___ Text provided ___
Category Archives: Sweat-o-Rama

My Olympic Experience

It’s not something I speak of often, but I was in the Olympics once.

At Lithuanian camp.

The Olympiad was held every year on the last two days of camp. It was two days of schlepping from one event to another with a herd of teammates thrown together based on our varying degrees of athletic prowess. It was swatting away bugs on the soccer field and running in the opposite direction whenever the ball approached. It was scurrying from corner to corner of the dodge ball court trying to avoid a full frontal hit and puking in the bushes after running the camp marathon in 90 degree heat.

Yet there was one event I always looked forward to, something I could compete in without fear of getting trampled or striking out. Something for which my short legs and feet in their size two Keds sneakers were uniquely suited, a sport which requested nothing of me but to run forward in a straight line as fast as I possibly could.

I excelled in the 50 and 100 yard dash. And despite running against girls who were at least a full head taller than me, I regularly won first place. To this day I don’t understand why I was so fast. Something to do with survival of the fittest, perhaps, and wildebeests.

These days, I only run if I’m being chased. I tried to become fit again a couple years ago, but was forced to quit when my personal trainer ticked me off. I thought I was done with forced competition for good until last month at Lithuanian family camp, when My Friend V (who was a camp organizer), reinstated the Olympiad.

“Are you kidding me?” I asked her. “I thought we had put the past behind us.”
___
Exercise instructions
• a. In the camp Olympiad text, which events did the narrator regularly win first place in?
• b. Output the camp Olympiad text word for word, beginning at the words "These days, I" and stopping after "reinstated the Olympiad.".
• c. Write the next part of the camp Olympiad text, continuing from its final line.
The records come from a separate source.
___ Data excerpts ___
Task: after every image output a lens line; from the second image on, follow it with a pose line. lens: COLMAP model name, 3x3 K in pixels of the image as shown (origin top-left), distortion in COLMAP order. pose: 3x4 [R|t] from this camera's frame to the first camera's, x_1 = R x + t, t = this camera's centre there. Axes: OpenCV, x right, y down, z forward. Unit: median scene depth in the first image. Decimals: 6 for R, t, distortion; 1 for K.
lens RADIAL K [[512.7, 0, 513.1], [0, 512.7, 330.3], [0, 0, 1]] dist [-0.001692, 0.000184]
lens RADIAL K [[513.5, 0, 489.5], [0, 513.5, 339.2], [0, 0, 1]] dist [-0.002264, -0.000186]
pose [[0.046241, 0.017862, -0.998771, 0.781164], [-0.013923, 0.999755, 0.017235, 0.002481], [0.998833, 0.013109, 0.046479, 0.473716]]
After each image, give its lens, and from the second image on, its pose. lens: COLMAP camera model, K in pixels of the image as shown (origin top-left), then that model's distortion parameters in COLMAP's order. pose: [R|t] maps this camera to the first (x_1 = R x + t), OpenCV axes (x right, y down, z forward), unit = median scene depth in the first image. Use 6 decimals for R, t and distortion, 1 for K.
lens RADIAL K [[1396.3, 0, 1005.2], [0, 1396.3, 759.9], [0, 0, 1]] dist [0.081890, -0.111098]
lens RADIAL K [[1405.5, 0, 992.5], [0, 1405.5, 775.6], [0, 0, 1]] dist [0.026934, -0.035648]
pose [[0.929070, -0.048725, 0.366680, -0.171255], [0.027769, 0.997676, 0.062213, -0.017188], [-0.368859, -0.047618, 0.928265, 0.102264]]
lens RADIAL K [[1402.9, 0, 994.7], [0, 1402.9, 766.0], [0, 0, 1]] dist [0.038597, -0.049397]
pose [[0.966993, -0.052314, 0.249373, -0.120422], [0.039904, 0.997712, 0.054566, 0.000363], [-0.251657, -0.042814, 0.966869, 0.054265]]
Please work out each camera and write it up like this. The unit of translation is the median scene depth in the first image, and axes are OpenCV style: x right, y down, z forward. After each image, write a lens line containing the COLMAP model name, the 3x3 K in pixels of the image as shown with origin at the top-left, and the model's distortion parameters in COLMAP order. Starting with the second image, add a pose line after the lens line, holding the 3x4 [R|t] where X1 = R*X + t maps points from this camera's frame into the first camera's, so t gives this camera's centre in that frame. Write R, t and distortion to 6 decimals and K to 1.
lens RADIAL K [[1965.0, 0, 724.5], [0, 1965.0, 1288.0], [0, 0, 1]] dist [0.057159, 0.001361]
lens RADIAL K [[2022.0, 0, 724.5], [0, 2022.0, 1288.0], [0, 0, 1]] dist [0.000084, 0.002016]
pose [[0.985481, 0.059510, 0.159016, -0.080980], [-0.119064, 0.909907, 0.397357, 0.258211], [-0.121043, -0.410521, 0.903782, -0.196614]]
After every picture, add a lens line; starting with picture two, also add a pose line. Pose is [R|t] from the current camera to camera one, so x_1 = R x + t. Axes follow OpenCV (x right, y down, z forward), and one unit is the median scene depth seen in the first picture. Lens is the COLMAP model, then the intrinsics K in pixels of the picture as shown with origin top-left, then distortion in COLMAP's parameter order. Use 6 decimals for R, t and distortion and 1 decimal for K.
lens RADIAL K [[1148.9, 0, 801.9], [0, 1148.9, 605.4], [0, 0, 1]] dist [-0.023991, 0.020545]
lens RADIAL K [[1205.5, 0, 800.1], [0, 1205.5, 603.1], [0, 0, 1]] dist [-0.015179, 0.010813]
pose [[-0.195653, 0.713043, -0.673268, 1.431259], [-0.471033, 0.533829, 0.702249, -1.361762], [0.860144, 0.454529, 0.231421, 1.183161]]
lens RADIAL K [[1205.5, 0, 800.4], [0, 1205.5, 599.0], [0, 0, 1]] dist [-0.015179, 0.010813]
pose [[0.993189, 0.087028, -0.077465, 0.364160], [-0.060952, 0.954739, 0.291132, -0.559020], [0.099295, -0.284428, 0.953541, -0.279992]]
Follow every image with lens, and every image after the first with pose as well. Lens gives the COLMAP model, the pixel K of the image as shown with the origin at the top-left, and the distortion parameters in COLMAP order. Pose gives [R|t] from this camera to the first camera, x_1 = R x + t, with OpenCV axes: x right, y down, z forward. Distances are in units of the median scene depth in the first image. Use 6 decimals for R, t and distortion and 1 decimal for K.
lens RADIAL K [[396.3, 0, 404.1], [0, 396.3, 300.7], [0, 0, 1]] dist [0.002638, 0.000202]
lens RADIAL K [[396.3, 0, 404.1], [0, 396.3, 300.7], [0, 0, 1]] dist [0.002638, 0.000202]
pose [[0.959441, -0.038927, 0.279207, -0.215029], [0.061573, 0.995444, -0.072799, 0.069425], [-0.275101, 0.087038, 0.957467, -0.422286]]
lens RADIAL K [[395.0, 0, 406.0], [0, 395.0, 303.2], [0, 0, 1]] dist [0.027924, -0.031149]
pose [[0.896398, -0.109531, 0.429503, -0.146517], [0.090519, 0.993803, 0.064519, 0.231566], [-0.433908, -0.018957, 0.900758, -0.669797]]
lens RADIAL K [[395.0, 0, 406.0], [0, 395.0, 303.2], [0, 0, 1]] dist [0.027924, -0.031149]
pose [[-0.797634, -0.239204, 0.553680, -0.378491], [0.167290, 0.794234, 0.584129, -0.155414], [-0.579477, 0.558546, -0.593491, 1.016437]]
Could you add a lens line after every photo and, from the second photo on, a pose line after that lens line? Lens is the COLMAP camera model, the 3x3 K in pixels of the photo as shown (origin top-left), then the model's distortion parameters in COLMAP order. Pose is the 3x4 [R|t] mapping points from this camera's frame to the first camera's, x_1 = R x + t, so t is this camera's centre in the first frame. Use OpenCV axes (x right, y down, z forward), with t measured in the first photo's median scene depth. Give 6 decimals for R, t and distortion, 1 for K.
___
Solved problems
• a. The 50 and 100 yard dash.

• b.
These days, I only run if I’m being chased. I tried to become fit again a couple years ago, but was forced to quit when my personal trainer ticked me off. I thought I was done with forced competition for good until last month at Lithuanian family camp, when My Friend V (who was a camp organizer), reinstated the Olympiad.

• c.
As a child, My Friend V was disqualified from the backstroke competition for veering so far off course that she swam ashore. Also, if I was going to have to play dodge ball again, what was the point in having become an adult? But V assured me that ours would be Gentle Games. We were going to do family oriented activities and take frequent popsicle breaks.

And if not for the final event, she would have been right.

The Lithuanian Camp Tough Mudder(ish) Challenge was for adults only. We had to do some pretty strenuous things, like jumping off the diving board and fetching a greased watermelon, crawling across floating rafts, pushing wheelbarrows with people in them, carrying jugs of water, and hauling truck tires up hills and around trees.

We had to crawl underneath picnic tables on the beach wearing wet bathing suits while gleeful children wielding buckets dumped water and silt on our heads.

The Tough Mudder Picnic Table Challenge

I did it for my country. And while the P-Dawg and I did not place in the Tough Mudder Challenge, I still took home gold in the 50 yard dash.

Watching the Olympic Torch Bearer Make His Way Across the Water

The Arrival of the Torch

The Lighting of the Olympic Flame

My Friend V. Look at those biceps!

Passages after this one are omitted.